Listed entries >>
* * * * * * * * *

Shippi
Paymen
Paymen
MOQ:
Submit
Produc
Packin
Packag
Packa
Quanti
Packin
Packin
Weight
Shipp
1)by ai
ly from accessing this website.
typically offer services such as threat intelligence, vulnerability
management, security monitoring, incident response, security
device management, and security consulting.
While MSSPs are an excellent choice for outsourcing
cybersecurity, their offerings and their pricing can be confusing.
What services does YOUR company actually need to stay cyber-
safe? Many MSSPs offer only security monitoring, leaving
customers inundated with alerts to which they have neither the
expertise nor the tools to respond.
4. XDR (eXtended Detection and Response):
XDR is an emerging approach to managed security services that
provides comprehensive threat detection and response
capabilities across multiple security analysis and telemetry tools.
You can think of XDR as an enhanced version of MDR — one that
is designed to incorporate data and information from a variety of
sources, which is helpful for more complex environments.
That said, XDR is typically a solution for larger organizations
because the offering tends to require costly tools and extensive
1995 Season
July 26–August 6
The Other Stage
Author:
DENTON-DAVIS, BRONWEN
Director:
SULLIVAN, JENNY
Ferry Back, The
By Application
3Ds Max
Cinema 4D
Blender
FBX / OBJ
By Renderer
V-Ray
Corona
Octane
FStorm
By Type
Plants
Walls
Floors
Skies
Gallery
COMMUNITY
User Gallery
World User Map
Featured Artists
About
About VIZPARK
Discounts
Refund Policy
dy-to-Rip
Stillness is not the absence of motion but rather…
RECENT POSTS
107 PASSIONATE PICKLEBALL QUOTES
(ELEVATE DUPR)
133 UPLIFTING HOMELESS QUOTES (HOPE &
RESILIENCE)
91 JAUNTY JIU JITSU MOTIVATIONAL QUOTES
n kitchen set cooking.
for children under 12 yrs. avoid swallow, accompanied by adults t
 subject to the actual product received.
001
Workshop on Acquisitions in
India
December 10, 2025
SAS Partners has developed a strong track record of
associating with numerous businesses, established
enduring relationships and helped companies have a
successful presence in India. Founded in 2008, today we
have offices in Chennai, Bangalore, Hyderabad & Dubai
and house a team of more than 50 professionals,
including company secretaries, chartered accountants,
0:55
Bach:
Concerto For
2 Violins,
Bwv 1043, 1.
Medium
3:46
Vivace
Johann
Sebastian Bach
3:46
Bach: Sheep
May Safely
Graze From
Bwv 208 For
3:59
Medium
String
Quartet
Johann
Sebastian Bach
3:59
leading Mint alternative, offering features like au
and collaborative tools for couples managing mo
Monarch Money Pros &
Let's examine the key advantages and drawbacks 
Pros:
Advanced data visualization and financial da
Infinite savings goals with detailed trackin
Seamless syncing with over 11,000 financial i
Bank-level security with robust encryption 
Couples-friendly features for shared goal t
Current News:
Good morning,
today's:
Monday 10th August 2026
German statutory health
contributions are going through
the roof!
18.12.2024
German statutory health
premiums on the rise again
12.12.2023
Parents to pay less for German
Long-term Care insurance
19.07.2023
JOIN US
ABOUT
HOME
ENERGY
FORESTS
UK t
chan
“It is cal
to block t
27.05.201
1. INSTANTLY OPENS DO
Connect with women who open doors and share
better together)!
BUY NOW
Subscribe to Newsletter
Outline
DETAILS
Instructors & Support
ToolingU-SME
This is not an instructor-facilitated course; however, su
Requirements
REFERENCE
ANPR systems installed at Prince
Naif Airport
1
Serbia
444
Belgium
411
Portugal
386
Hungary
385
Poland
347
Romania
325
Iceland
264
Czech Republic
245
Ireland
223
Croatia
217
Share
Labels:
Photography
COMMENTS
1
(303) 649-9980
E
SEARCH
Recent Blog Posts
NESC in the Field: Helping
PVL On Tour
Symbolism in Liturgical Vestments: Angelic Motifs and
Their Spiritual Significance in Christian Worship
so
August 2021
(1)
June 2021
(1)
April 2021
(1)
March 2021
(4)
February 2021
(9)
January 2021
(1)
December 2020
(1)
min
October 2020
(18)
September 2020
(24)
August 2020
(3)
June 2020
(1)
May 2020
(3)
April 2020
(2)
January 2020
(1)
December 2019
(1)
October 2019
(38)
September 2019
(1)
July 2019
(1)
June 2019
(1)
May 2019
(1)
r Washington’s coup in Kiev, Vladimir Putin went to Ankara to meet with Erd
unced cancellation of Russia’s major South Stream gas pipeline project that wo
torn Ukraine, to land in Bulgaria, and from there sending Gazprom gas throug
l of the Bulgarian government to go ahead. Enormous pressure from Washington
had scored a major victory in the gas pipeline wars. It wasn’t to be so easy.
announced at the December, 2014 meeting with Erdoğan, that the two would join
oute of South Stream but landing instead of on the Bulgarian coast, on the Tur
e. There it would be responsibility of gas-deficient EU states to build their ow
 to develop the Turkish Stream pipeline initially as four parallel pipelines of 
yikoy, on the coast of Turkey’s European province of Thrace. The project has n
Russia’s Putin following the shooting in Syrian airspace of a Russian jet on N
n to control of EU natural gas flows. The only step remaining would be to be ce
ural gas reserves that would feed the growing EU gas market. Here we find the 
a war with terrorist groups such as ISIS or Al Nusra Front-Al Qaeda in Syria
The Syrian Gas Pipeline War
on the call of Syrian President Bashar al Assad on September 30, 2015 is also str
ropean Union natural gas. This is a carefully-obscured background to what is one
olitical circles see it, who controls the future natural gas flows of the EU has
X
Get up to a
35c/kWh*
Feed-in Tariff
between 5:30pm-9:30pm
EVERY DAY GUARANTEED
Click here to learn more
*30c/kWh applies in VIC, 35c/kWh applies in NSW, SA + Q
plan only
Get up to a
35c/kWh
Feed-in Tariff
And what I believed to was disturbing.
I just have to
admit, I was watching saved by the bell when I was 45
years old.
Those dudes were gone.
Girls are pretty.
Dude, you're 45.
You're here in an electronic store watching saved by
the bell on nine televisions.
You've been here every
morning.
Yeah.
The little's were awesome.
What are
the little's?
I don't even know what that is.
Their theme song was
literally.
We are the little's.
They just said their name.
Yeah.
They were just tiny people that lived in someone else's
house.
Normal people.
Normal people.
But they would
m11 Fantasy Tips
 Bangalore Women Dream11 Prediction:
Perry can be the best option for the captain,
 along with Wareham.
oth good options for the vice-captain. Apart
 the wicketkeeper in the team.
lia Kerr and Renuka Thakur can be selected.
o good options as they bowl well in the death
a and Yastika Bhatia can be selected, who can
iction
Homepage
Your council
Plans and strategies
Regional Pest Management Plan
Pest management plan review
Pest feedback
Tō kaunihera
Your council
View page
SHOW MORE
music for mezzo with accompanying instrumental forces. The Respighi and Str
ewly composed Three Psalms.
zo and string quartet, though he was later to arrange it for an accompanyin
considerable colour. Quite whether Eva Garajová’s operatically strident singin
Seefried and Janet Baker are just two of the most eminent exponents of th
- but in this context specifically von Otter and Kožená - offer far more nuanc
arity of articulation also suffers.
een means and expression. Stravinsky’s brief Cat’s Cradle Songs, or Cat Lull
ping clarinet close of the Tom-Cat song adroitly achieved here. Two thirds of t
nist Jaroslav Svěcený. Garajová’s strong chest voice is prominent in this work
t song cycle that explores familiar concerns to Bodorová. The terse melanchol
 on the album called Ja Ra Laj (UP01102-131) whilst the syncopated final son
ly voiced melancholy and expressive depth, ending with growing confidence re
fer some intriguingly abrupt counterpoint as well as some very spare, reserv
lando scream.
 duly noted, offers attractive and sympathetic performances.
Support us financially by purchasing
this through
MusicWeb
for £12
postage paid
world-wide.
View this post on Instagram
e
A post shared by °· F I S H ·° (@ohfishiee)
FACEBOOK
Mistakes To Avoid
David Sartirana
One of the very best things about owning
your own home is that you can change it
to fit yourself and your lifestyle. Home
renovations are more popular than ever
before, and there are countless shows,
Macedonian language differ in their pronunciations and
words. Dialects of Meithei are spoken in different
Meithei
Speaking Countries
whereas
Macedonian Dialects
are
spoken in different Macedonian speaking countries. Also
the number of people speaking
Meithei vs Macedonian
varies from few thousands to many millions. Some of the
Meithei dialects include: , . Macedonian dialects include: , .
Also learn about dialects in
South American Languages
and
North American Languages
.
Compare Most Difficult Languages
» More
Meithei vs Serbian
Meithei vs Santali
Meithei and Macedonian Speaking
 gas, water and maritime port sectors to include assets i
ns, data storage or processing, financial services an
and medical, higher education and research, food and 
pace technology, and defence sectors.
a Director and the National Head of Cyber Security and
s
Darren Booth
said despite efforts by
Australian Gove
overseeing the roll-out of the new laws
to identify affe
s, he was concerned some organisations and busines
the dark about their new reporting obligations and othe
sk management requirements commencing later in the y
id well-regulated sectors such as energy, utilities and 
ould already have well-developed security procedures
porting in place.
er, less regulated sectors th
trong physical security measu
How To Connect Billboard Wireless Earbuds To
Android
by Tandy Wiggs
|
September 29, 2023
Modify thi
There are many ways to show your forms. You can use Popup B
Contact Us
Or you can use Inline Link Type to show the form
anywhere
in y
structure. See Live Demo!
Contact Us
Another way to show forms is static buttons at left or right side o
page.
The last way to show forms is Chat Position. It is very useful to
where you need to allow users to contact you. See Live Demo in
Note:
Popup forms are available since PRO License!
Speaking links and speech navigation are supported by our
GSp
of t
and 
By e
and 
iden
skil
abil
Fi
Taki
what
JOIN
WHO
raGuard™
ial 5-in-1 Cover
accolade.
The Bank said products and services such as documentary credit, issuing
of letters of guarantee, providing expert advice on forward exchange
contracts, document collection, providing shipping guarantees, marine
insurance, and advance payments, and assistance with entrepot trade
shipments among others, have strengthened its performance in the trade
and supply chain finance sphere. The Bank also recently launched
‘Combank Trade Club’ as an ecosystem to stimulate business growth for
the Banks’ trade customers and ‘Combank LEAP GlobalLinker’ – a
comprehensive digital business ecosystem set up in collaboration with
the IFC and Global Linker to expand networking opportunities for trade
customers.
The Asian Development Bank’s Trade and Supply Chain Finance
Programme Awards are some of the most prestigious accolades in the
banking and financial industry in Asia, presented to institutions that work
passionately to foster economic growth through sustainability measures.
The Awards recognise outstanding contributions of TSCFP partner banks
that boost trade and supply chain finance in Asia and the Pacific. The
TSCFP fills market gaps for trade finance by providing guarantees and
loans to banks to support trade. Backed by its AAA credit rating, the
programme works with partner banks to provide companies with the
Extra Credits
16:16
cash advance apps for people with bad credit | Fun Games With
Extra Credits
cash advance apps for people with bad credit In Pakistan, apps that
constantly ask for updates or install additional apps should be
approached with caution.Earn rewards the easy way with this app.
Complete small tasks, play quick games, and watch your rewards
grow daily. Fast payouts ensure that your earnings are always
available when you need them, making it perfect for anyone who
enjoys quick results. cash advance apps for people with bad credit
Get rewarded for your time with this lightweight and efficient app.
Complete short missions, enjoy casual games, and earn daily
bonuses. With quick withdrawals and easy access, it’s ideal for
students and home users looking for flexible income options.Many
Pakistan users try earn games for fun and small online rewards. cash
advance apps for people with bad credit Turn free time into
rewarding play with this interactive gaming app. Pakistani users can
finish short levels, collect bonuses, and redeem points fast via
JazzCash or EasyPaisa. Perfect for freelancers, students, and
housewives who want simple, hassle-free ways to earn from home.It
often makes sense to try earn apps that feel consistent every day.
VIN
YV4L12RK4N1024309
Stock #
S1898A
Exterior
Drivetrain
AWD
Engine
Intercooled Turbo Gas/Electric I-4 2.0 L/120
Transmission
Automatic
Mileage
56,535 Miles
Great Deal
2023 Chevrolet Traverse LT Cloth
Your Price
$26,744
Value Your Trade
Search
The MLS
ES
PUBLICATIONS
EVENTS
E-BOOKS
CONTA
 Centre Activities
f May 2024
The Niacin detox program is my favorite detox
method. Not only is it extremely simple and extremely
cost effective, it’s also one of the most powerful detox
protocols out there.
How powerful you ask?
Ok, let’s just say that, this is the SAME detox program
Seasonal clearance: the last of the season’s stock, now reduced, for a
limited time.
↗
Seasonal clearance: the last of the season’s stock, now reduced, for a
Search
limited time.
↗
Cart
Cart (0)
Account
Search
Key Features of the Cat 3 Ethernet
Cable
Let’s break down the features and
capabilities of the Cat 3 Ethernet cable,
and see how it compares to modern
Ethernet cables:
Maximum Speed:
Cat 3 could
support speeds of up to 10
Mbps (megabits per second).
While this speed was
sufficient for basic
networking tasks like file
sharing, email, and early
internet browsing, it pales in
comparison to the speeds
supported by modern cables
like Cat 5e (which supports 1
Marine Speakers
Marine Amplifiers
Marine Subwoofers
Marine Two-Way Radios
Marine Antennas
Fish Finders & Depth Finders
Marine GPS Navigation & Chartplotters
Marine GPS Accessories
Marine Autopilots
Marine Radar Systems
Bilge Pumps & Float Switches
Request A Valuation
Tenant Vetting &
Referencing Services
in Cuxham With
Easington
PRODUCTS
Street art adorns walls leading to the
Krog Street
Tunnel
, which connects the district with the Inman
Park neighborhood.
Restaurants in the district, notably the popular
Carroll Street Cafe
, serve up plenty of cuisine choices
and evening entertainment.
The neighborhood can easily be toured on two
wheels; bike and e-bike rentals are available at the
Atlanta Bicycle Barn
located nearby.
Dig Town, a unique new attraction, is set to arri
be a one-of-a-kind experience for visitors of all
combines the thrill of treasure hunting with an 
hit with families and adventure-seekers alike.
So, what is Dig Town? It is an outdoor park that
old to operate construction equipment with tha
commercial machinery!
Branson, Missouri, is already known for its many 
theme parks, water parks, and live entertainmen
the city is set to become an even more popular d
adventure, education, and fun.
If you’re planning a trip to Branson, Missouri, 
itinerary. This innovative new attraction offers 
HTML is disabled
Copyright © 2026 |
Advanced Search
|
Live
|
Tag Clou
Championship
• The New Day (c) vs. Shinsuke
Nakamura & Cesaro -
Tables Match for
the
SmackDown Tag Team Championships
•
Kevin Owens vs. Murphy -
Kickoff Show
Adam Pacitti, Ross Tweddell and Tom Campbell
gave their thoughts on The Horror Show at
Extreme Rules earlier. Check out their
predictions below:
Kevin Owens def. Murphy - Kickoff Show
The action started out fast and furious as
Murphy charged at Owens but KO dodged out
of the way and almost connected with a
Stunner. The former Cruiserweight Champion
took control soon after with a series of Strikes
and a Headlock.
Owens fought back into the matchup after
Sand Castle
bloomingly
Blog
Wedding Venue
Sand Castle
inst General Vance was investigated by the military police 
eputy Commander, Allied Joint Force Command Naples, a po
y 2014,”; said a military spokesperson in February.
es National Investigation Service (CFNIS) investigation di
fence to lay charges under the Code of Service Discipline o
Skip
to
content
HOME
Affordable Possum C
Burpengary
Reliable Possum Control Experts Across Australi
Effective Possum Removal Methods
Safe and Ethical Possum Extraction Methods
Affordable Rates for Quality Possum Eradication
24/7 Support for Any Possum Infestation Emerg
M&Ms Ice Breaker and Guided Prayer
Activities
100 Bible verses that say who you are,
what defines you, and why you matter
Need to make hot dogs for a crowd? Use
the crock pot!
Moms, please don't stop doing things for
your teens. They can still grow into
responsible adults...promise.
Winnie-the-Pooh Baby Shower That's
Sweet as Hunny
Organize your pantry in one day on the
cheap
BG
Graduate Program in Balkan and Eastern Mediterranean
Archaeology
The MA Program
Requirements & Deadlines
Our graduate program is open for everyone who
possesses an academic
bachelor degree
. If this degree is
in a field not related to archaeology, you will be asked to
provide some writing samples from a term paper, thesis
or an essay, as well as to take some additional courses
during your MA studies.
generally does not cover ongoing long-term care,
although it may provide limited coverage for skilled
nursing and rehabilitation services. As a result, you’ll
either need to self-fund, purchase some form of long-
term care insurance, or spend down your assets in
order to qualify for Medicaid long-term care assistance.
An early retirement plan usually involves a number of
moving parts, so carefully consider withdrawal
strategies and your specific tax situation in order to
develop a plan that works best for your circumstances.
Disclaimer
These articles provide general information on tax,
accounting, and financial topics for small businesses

* * * * * * * * *

Instruction >>
The required answer is the exact run of lines above starting at the line with "Instructors & Support" and ending at the line with "PVL On Tour", with both ends present.

Response to the task >>
Instructors & Support
ToolingU-SME
This is not an instructor-facilitated course; however, su
Requirements
REFERENCE
ANPR systems installed at Prince
Naif Airport
1
Serbia
444
Belgium
411
Portugal
386
Hungary
385
Poland
347
Romania
325
Iceland
264
Czech Republic
245
Ireland
223
Croatia
217
Share
Labels:
Photography
COMMENTS
1
(303) 649-9980
E
SEARCH
Recent Blog Posts
NESC in the Field: Helping
PVL On Tour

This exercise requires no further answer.